-- Provided material follows --

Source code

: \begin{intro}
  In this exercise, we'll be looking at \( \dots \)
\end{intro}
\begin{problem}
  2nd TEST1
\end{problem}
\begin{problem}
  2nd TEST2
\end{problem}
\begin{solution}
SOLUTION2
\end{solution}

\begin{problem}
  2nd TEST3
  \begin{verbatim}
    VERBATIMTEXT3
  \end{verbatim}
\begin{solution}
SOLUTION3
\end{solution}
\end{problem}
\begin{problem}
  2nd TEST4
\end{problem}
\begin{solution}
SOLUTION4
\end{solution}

-- Provided material concluded --

__Assigned task__
Each record above should be restated word for word.

__Task output__
Source code

: \begin{intro}
  In this exercise, we'll be looking at \( \dots \)
\end{intro}
\begin{problem}
  2nd TEST1
\end{problem}
\begin{problem}
  2nd TEST2
\end{problem}
\begin{solution}
SOLUTION2
\end{solution}

\begin{problem}
  2nd TEST3
  \begin{verbatim}
    VERBATIMTEXT3
  \end{verbatim}
\begin{solution}
SOLUTION3
\end{solution}
\end{problem}
\begin{problem}
  2nd TEST4
\end{problem}
\begin{solution}
SOLUTION4
\end{solution}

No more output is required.